I will present in this talk results of our study of the SQL query complexity on probabilistic databases, and describe a new algorithm for evaluating top-k SQL queries based on a Monte Carlo simulation algorithm due to Luby and Karp's. The idea in our algorithm is concentrate the simulation steps on the tuples most likely to be in the top k, thus minimizing the number of steps spent on the rest. Using this technique we were able to evaluate SQL queries on a large probabilistic database (over 1M probabilistic tuples) in about 5 to 50 seconds, using IBM's DB2 database system.

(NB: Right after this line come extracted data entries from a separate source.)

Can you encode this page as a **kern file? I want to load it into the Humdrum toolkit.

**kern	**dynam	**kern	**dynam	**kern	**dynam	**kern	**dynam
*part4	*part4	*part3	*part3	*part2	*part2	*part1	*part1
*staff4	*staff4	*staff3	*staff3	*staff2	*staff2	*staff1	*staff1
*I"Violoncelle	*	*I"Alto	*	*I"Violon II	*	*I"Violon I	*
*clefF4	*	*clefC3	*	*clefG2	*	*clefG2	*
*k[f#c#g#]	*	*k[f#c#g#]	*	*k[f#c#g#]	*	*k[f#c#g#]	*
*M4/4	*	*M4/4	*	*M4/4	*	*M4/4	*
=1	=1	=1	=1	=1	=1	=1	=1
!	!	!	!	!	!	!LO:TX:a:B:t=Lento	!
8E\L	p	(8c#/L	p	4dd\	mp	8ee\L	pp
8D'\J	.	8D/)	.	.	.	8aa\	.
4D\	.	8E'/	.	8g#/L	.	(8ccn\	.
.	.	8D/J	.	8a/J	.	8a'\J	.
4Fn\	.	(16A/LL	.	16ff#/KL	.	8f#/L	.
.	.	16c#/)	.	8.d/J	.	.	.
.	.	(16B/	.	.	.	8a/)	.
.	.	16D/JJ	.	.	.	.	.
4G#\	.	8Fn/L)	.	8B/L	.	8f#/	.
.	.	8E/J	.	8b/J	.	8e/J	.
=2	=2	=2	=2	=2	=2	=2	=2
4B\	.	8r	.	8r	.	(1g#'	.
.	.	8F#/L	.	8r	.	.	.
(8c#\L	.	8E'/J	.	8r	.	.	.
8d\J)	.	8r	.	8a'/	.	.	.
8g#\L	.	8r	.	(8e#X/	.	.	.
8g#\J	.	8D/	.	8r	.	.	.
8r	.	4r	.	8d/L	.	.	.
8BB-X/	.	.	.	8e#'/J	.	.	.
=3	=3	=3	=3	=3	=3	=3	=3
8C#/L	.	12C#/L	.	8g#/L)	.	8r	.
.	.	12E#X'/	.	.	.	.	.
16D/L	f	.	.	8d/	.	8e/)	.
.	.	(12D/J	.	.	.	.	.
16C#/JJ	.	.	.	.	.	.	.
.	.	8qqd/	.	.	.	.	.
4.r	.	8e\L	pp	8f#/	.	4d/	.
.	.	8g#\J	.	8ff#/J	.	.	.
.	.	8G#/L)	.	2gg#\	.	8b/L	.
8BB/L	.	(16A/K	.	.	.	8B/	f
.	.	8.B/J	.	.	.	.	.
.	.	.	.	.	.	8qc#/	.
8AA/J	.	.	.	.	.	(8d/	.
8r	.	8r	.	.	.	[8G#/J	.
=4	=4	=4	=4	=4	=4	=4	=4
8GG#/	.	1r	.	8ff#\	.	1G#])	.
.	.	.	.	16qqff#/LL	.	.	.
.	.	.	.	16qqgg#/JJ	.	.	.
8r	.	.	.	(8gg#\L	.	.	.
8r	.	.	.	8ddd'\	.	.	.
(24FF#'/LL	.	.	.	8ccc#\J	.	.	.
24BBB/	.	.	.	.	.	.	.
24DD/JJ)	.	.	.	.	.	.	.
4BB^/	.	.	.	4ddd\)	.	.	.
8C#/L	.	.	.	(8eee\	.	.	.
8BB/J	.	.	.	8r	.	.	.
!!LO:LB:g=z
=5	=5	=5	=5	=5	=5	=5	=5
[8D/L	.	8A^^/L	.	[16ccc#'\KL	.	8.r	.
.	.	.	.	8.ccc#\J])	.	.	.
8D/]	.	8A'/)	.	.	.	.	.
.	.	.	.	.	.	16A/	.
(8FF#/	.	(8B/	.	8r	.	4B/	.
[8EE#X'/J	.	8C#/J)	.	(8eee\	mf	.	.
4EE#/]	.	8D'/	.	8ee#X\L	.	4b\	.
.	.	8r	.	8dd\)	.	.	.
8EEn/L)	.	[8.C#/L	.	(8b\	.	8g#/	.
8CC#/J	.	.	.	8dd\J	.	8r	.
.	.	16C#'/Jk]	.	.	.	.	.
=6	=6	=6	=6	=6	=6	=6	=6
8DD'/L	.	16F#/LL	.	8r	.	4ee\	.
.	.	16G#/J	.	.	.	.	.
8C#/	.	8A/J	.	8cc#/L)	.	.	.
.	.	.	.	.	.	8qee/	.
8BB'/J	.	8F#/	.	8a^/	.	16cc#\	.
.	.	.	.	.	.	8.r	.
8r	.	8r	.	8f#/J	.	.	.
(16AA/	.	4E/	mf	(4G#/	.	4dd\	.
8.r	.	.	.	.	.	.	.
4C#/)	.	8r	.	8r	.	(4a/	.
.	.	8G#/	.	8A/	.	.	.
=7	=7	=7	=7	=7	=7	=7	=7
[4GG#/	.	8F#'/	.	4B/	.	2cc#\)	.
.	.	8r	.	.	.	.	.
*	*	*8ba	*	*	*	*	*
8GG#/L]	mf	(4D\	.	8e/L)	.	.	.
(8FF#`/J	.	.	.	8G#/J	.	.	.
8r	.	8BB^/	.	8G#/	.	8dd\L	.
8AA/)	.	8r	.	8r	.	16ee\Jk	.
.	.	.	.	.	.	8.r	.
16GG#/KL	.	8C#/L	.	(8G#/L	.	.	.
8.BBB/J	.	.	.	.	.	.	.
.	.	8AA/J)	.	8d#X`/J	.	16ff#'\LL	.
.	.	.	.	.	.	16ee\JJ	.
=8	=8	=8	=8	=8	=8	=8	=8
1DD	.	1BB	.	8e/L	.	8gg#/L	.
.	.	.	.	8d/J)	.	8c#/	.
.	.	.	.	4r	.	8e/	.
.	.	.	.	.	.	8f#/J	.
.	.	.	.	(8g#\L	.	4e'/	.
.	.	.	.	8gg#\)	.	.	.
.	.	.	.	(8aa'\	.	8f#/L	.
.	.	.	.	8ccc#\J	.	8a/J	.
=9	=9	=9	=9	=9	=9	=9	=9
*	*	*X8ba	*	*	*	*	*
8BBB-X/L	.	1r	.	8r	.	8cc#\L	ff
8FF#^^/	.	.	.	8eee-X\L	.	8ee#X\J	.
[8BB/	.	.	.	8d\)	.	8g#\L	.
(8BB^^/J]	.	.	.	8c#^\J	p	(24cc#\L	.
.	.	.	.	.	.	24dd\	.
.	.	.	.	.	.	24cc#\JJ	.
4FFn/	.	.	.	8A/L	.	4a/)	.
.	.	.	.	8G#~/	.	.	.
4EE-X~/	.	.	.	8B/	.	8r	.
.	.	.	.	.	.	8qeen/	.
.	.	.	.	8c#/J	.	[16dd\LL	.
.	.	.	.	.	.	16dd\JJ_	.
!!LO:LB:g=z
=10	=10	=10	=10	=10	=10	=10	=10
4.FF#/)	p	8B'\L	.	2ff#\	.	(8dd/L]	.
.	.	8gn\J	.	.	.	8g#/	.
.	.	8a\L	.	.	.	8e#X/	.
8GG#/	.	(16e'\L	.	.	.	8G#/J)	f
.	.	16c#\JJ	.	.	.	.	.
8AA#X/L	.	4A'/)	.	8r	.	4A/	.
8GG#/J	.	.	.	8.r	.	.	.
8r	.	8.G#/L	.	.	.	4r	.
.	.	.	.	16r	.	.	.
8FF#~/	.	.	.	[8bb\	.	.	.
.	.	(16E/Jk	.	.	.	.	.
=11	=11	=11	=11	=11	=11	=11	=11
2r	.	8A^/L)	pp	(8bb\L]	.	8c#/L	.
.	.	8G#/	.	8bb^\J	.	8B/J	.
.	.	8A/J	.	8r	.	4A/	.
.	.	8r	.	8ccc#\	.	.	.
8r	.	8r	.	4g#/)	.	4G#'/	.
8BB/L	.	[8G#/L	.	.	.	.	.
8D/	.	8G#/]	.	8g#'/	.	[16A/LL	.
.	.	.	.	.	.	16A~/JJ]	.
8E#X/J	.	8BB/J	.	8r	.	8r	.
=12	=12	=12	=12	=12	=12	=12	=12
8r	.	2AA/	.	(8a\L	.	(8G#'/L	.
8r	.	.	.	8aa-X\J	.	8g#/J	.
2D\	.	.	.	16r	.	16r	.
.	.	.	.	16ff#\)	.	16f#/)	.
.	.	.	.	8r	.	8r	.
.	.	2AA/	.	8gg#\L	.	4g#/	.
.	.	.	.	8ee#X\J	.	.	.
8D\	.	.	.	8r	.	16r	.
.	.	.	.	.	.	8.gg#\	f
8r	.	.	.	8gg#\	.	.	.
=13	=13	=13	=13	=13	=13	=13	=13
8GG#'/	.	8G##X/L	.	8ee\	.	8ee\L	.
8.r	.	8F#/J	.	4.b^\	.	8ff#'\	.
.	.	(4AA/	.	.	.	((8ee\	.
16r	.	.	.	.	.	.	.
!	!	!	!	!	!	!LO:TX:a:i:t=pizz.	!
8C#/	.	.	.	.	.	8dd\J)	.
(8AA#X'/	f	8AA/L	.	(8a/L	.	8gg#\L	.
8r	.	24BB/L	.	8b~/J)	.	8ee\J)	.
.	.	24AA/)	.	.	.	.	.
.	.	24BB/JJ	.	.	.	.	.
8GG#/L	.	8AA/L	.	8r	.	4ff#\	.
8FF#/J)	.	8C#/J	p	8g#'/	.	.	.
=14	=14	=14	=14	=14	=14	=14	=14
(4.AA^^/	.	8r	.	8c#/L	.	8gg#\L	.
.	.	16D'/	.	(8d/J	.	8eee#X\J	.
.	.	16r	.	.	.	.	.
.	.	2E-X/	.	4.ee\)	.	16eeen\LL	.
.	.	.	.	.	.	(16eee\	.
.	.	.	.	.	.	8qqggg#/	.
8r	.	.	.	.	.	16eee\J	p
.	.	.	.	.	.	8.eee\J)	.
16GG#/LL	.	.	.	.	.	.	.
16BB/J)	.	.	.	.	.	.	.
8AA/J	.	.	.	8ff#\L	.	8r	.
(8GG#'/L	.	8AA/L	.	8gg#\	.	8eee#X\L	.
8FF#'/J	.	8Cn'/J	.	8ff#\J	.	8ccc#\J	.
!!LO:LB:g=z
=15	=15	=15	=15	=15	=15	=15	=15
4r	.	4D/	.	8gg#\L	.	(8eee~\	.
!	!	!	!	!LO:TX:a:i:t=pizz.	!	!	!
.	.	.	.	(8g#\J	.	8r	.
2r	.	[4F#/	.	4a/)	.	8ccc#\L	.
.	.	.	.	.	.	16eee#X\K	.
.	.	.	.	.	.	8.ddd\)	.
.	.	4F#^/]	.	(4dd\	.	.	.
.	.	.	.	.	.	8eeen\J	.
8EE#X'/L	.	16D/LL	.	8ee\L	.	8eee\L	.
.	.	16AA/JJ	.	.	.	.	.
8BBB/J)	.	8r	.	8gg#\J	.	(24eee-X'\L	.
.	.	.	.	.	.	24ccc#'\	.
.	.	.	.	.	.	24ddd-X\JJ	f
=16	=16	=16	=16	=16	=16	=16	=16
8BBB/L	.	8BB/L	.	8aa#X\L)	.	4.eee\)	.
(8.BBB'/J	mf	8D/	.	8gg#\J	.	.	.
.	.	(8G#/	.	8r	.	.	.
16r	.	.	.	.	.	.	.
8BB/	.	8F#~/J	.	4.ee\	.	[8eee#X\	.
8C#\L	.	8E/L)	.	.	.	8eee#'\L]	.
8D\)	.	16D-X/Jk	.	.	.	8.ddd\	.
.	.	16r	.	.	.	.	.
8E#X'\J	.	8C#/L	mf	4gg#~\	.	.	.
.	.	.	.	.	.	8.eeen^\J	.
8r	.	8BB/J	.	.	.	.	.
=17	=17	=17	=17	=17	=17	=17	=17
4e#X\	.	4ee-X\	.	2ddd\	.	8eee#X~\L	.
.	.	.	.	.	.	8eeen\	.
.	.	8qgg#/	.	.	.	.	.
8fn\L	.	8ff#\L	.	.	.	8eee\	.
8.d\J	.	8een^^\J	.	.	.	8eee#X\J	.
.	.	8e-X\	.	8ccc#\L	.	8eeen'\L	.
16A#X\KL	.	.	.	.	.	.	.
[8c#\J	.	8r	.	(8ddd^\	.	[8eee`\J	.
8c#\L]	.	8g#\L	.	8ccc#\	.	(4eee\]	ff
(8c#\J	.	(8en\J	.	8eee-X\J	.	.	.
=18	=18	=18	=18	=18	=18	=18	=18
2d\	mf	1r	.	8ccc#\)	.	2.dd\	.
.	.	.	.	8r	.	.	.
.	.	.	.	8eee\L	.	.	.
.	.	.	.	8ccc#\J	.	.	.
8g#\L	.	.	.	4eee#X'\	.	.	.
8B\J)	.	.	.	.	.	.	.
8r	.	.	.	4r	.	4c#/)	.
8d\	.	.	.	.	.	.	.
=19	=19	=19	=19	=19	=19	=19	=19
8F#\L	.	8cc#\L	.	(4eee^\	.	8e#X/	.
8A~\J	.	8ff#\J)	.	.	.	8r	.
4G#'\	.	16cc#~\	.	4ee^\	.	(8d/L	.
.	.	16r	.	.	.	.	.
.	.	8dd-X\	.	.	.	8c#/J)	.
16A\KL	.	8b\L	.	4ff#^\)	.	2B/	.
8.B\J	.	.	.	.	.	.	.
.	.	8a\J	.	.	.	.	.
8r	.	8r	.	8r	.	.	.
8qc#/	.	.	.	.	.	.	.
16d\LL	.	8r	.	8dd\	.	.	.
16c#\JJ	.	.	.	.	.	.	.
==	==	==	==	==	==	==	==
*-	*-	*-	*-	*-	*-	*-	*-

Joint work with Nilesh Dalvi and Chris Re


Dan Suciu is an associate professor in Computer Science at the University of Washington. He received his Ph.D. from the University of Pennsylvania, was principal member of the technical staff at Bell Labs, then at AT&T Labs, and in 2000 joined the University of Washington in Seattle. Suciu is conducting research in data management, with an emphasis on topics that arise from sharing data on the Internet, such as management of semistructured and heterogeneous data, data security, and managing imprecisions in data. He is a co-author of the book Data on the Web:  from Relations to Semistructured Data and XML, holds six US patents, received the 2000 ACM SIGMOD Best Paper Award, is a recipient of the NSF Career Award and of an Alfred P. Sloan Fellowship. He likes to work on problems that require nontrivial theoretical solutions, but he also likes to contribute (through his students) to practical tools in the public domain, such as XMill (the XML compressor), and SilkRoute (an XML publishing system with a comprehensive translator from XQuery to SQL).